“It’s complicated maintaining a kitchen,” my wife said to me, as I began unpacking and assembling our new food mill.
“I guess so,” I was instantly uncomfortable with the word “complicated.”
I’ve always thought of complicated things as anxiety ridden, miserable. It’s not that I had never thought of cooking that way before. I had. During college I’d come home and throw a frozen dinner into the oven or avoid the task altogether by getting take out.
But now I consider cooking to be one of the highlights of my day. I can come home angry or stressed out and after a short time in our kitchen I’m happy as a clam. Cleaning the mill and oiling our new cutting board, I started thinking about how I got from cooking as hassle to cooking as joy. We all have to eat and that means we all have to cook. Some of us hate it. Some of us love it, and others of us just get someone else to do it.
As a boy, I had a tense relationship with cooking. Though I enjoyed it and had an interest in learning more, I grew up in the kind of community where boys who cooked were not met with praise. Harsh criticism and critique of my masculinity all but strangled my interest in cooking by the time I reached college.

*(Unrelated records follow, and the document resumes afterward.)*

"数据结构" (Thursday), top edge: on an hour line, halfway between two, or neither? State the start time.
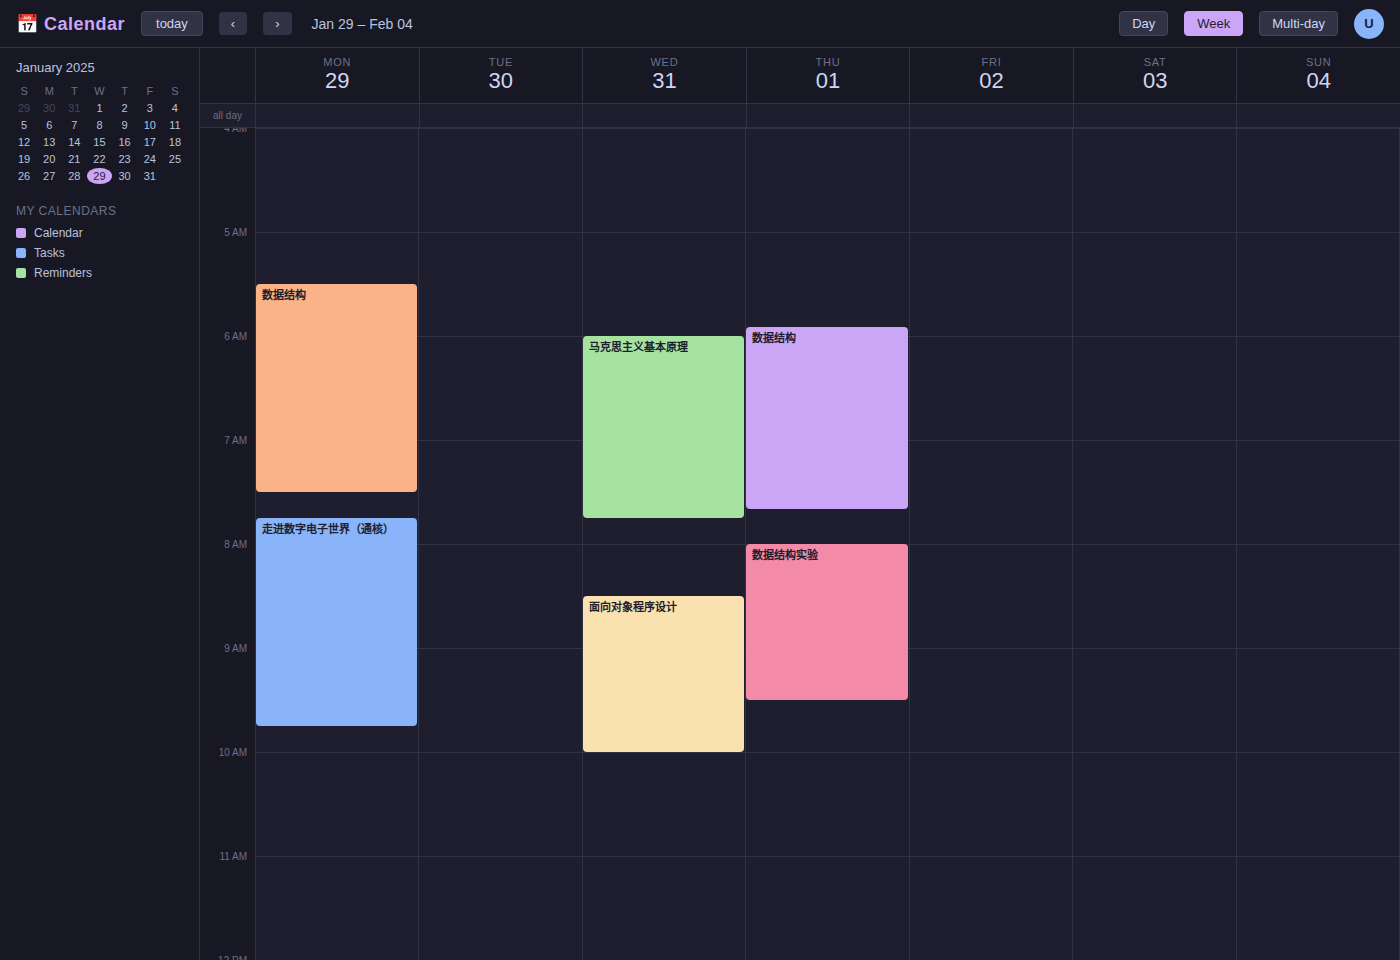
5:55 AM -- neither: 55 minutes below the 5 AM line and 5 minutes above the 6 AM line.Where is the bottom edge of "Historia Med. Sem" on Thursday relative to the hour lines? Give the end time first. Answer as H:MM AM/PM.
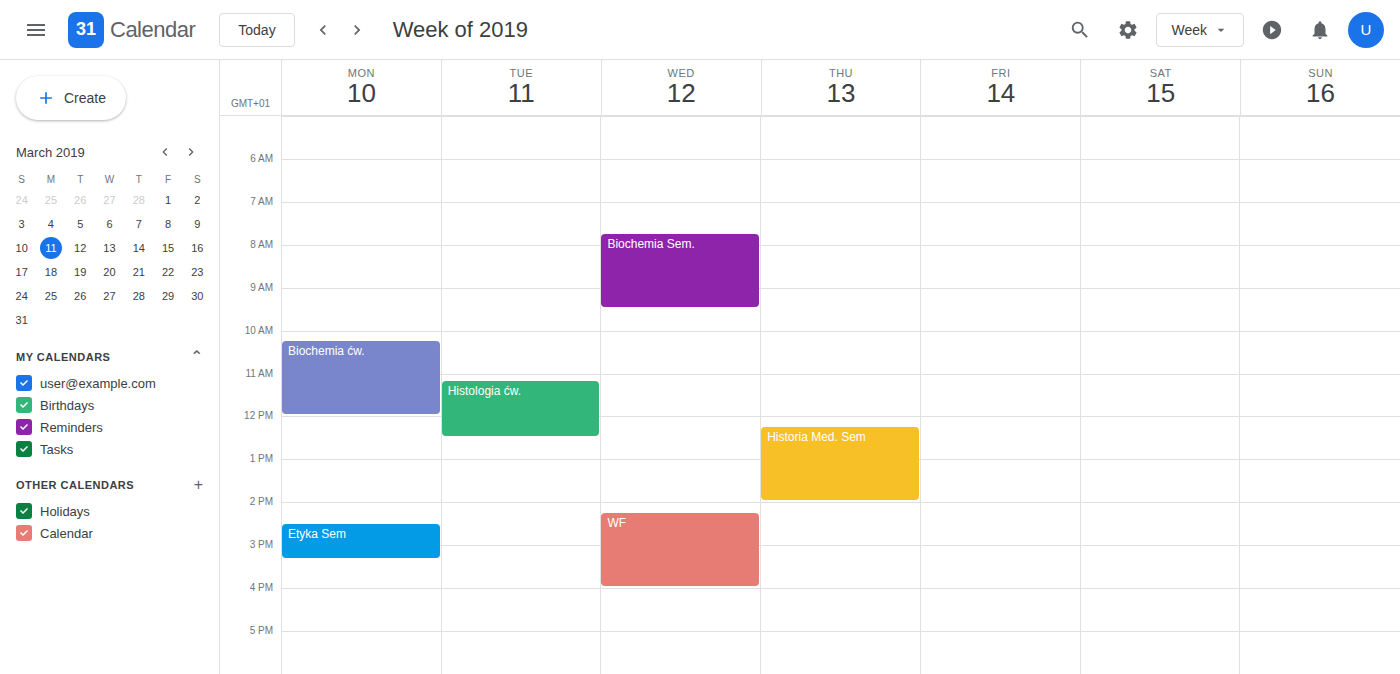
2:00 PM -- exactly on the 2 PM line.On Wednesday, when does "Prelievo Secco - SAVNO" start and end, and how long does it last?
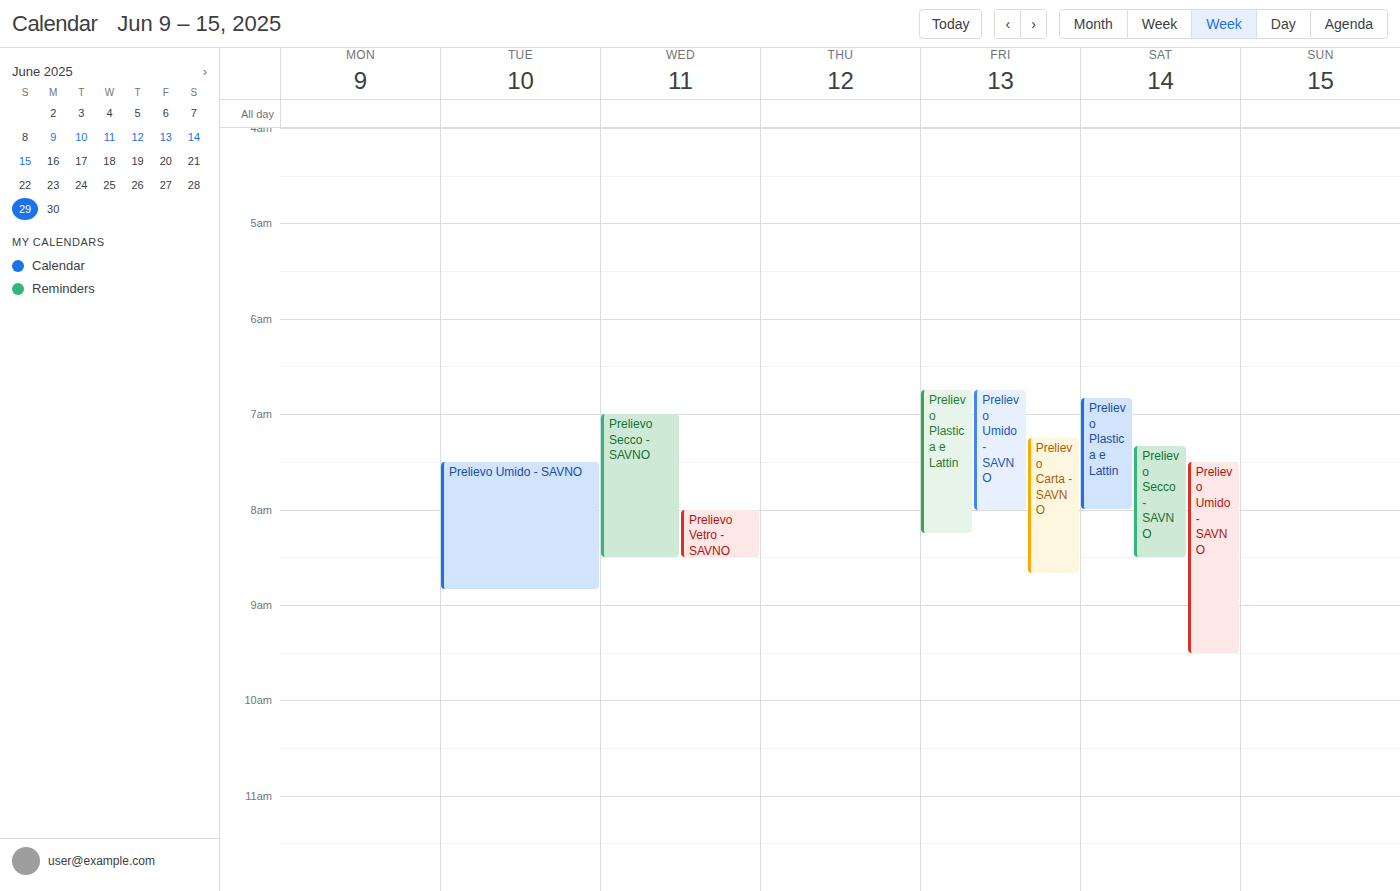
7:00 AM to 8:30 AM, 1 hour 30 minutes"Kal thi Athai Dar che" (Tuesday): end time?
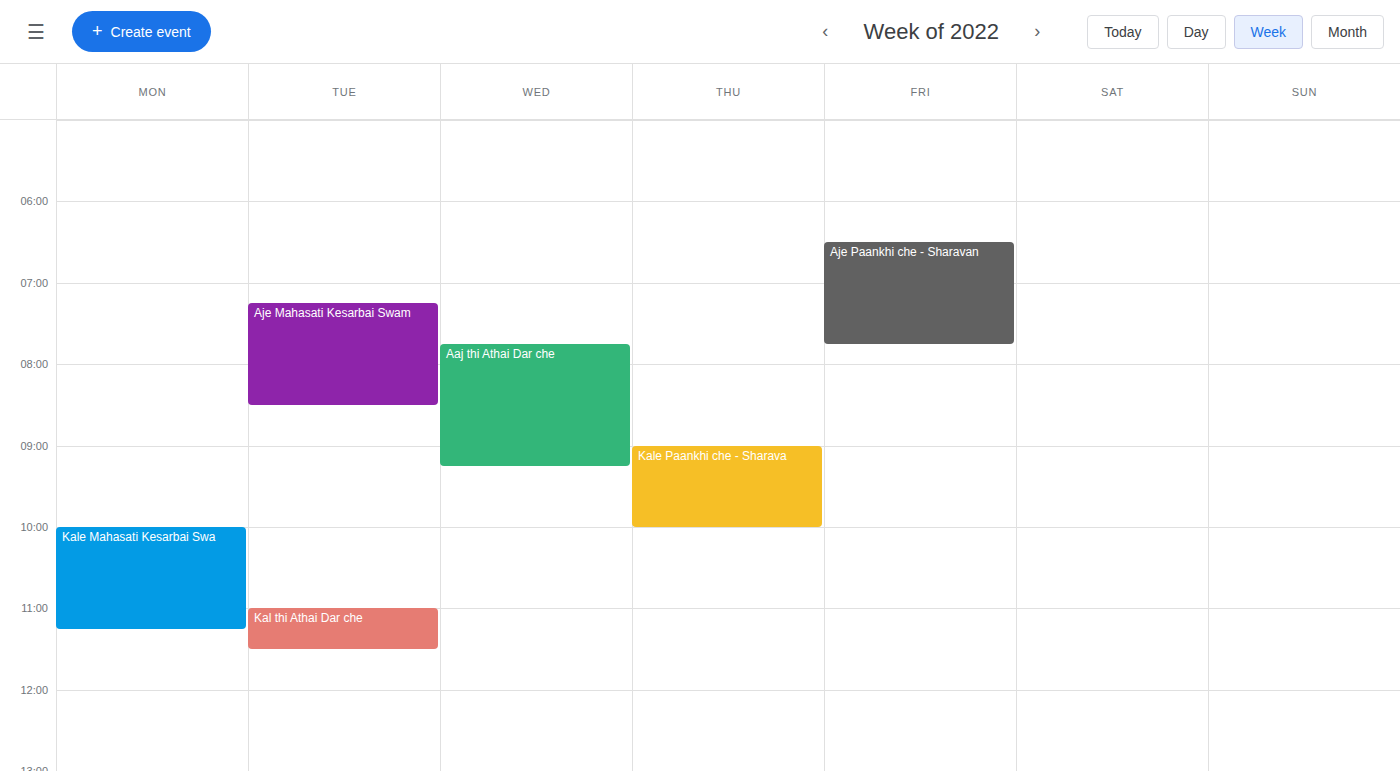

It wasn’t until my grandmother became ill that my interest in cooking renewed. It started slowly with some French recipes a friend gave me. I poured over them thinking, “I ate that, when I was a kid.”
Discovering that some of the practices I’d learned from my family were also integral to running a home French kitchen re-ignited my interest. As I was loosing my grandmother, I found a way to maintain connection with her, and ultimately with my family’s cultural background through cooking.
Cooking is about connecting.
It’s about connecting with yourself and about connecting with others. It’s a journey of discovery. If you hate cooking, or it’s an anxiety ridden and complicated experience, I’d like to ask you to come with me on a journey through my kitchen. Perhaps we can find a connection with each other and perhaps, in time, you can find a connection with yourself.